Analysis on vibration characteristics of large-size rectangular piezoelectric composite plate based on quasi-periodic phononic crystal structure

Abstract

Based on the theory of composite materials and phononic crystals (PCs), a large-size rectangular piezoelectric composite plate with the quasi-periodic PC structure composed of PZT-4 and epoxy is proposed in this paper. This PC structure can suppress the transverse vibration of the piezoelectric composite plate so that the thickness mode is purer and the thickness vibration amplitude is more uniform. Firstly, the vibration of the model is analyzed theoretically, the electromechanical equivalent circuit diagram of three-dimensional coupled vibration is established, and the resonance frequency equation is derived. The effects of the length, width, and thickness of the piezoelectric composite plate at the resonant frequency are obtained by the analytical method and the finite element method, the effective electromechanical coupling coefficient is also analyzed. The results show that the resonant frequency can be changed regularly and the electromechanical conversion can be improved by adjusting the size of the rectangular piezoelectric plate.
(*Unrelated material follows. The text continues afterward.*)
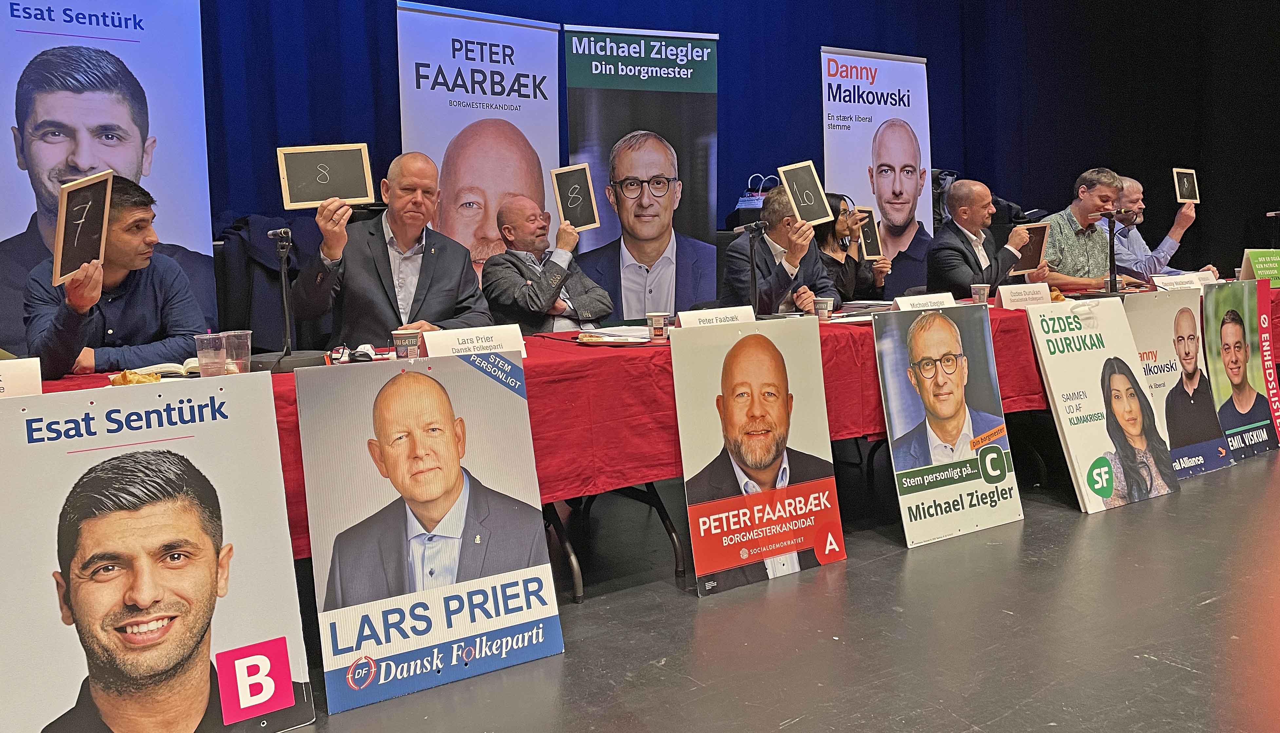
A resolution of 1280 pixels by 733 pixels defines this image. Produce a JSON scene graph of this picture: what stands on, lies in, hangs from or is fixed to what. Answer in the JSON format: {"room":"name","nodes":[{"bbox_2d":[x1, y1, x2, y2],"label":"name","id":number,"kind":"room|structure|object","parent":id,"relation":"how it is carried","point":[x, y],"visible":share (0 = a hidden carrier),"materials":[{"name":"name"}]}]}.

The effect of the volume fraction of the scatterer on the resonant frequency in the thickness direction is studied by the finite element method. The band gap in X and Y directions of large-size rectangular piezoelectric plate with quasi-periodic PC structures are calculated. The results show that the theoretical results are in good agreement with the simulation results. When the resonance frequency is in the band gap, the decoupling phenomenon occurs, and then the vibration mode in the thickness direction is purer.